DM: Definitely. Humor is a delightful sensation, and an antidote to many ills. I feel that it is linked to wisdom, but I'm neither wise nor funny enough to have ever worked out quite how they intertwine.
AS: As you translated this book from the Japanese, did you feel you could represent his voice much as it was in his native language? Did you find that there are Japanese ways of thinking that required as much translation from you and your wife as autistic ways required of the author?
DM: Our goal was to write the book as Naoki would have done if he was a 13 year-old British kid with autism, rather than a 13 year-old Japanese kid with autism. Once we had identified that goal, many of the 1001 choices you make while translating became clear. Phrasal and lexical repetition is less of a vice in Japanese –- it's almost a virtue –- so varying Naoki's phrasing, while keeping the meaning, was a ball we had to keep our eyes on. Linguistic directness can come over as vulgar in Japanese, but this is more of a problem when Japanese is the Into language than when it is the Out Of language. The only other regular head-bender is the rendering of onomatopoeia, for which Japanese has a synaesthetic genius – not just animal sounds, but qualities of light, or texture, or motion. Those puzzles were fun, though
AS: Higashida has written dream-like stories that punctuate the narrative. Can you say what functional or narrative purpose they serve in the book?

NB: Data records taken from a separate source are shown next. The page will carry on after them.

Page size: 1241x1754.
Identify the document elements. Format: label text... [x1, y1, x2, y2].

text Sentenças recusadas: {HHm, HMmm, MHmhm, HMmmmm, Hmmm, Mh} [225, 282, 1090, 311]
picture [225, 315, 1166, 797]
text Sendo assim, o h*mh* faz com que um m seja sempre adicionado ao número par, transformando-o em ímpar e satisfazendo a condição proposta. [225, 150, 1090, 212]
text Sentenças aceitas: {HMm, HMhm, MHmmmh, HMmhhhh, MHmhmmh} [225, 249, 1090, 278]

DM: Their inclusion was, I guess, an idea of the book's original Japanese editor, for whom I can't speak. But for me they provide little coffee breaks from the Q&A, as well as showing that Naoki can write creatively and in slightly different styles. The story at the end is an attempt to show us neurotypicals what it would feel like if we couldn't communicate. The story is, in a way, The Reason I Jump but re-framed and re-hung in fictional form. They also prove that Naoki is capable of metaphor and analogy.

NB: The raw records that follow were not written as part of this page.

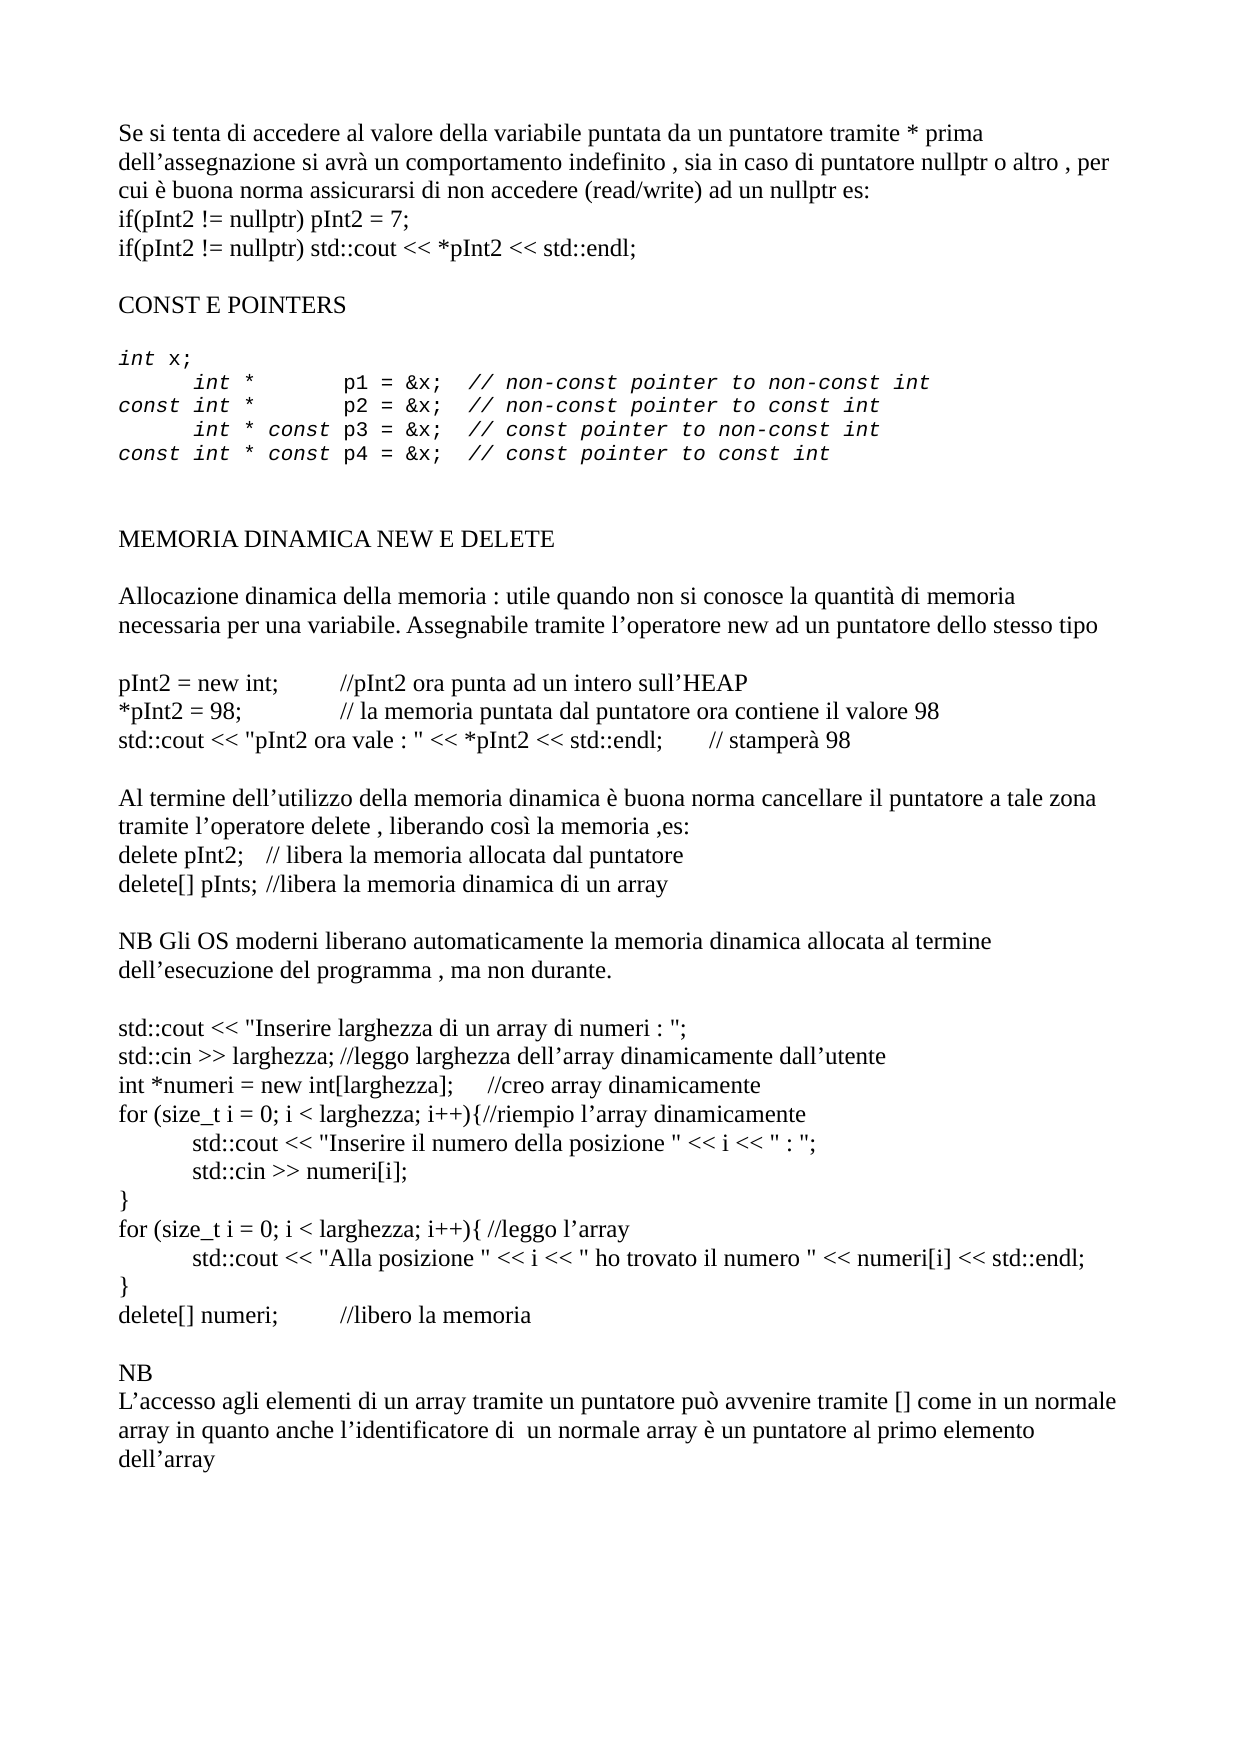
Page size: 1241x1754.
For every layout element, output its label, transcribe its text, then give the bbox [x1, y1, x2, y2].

text std::cout << "Alla posizione " << i << " ho trovato il numero " << numeri[i] << std::endl; [118, 1243, 1122, 1271]
text delete pInt2; // libera la memoria allocata dal puntatore [118, 840, 1122, 869]
text Allocazione dinamica della memoria : utile quando non si conosce la quantità di memoria necessaria per una variabile. Assegnabile tramite l’operatore new ad un puntatore dello stesso tipo [118, 581, 1122, 639]
text if(pInt2 != nullptr) std::cout << *pInt2 << std::endl; [118, 233, 1122, 262]
text std::cin >> larghezza; //leggo larghezza dell’array dinamicamente dall’utente [118, 1041, 1122, 1070]
text pInt2 = new int; //pInt2 ora punta ad un intero sull’HEAP [118, 668, 1122, 696]
text Al termine dell’utilizzo della memoria dinamica è buona norma cancellare il puntatore a tale zona tramite l’operatore delete , liberando così la memoria ,es: [118, 783, 1122, 840]
text NB [118, 1358, 1122, 1386]
text CONST E POINTERS [118, 291, 1122, 319]
text } [118, 1185, 1122, 1214]
text if(pInt2 != nullptr) pInt2 = 7; [118, 204, 1122, 233]
text *pInt2 = 98; // la memoria puntata dal puntatore ora contiene il valore 98 [118, 696, 1122, 725]
text std::cin >> numeri[i]; [118, 1156, 1122, 1185]
text for (size_t i = 0; i < larghezza; i++){//riempio l’array dinamicamente [118, 1099, 1122, 1128]
text int * p1 = &x; // non-const pointer to non-const int [118, 372, 1122, 396]
text delete[] pInts; //libera la memoria dinamica di un array [118, 869, 1122, 898]
text std::cout << "Inserire il numero della posizione " << i << " : "; [118, 1128, 1122, 1156]
text const int * p2 = &x; // non-const pointer to const int [118, 396, 1122, 419]
text int *numeri = new int[larghezza]; //creo array dinamicamente [118, 1070, 1122, 1099]
text } [118, 1271, 1122, 1300]
text const int * const p4 = &x; // const pointer to const int [118, 443, 1122, 466]
text int x; [118, 348, 1122, 372]
text L’accesso agli elementi di un array tramite un puntatore può avvenire tramite [] come in un normale array in quanto anche l’identificatore di un normale array è un puntatore al primo elemento dell’array [118, 1386, 1122, 1473]
text delete[] numeri; //libero la memoria [118, 1300, 1122, 1329]
text MEMORIA DINAMICA NEW E DELETE [118, 524, 1122, 553]
text NB Gli OS moderni liberano automaticamente la memoria dinamica allocata al termine dell’esecuzione del programma , ma non durante. [118, 926, 1122, 984]
text int * const p3 = &x; // const pointer to non-const int [118, 419, 1122, 443]
text std::cout << "pInt2 ora vale : " << *pInt2 << std::endl; // stamperà 98 [118, 725, 1122, 754]
text for (size_t i = 0; i < larghezza; i++){ //leggo l’array [118, 1214, 1122, 1243]
text Se si tenta di accedere al valore della variabile puntata da un puntatore tramite * prima dell’assegnazione si avrà un comportamento indefinito , sia in caso di puntatore nullptr o altro , per cui è buona norma assicurarsi di non accedere (read/write) ad un nullptr es: [118, 118, 1122, 204]
text std::cout << "Inserire larghezza di un array di numeri : "; [118, 1013, 1122, 1041]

AS: The book came out in its original form in Japan some years ago. Do you know what has happened to the author since the book was published?

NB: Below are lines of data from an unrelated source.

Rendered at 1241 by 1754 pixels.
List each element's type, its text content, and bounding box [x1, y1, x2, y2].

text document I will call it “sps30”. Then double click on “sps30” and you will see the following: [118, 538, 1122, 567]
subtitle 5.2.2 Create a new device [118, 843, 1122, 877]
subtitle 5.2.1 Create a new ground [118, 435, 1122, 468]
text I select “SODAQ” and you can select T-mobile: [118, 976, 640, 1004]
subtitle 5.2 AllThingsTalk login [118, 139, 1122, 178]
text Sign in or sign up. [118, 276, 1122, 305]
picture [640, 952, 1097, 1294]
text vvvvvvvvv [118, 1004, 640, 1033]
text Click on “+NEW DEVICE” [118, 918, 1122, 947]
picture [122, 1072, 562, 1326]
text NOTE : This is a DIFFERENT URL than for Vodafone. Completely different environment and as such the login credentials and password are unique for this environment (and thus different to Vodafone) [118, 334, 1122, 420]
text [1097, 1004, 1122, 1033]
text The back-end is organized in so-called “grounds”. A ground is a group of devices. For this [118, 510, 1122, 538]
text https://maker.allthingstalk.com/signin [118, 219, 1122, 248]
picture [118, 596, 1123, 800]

DM: Naoki has had a number of other books about autism published in Japan, both prior to and after Jump. He's now about 20, and he's doing okay. He receives invitations to talk about autism at various universities and institutions throughout Japan. This involves him reading 2a presentation aloud, and taking questions from the audience, which he answers by typing. This isn't easy for him, but he usually manages okay. In terms of public knowledge about autism, Europe is a decade behind the States, and Japan's about a decade behind us, and Naoki would view his role as that of an autism advocate, to close that gap. (I happen to know that in a city the size of Hiroshima, of well over a million people, there isn't a single doctor qualified to give a diagnosis of autism.)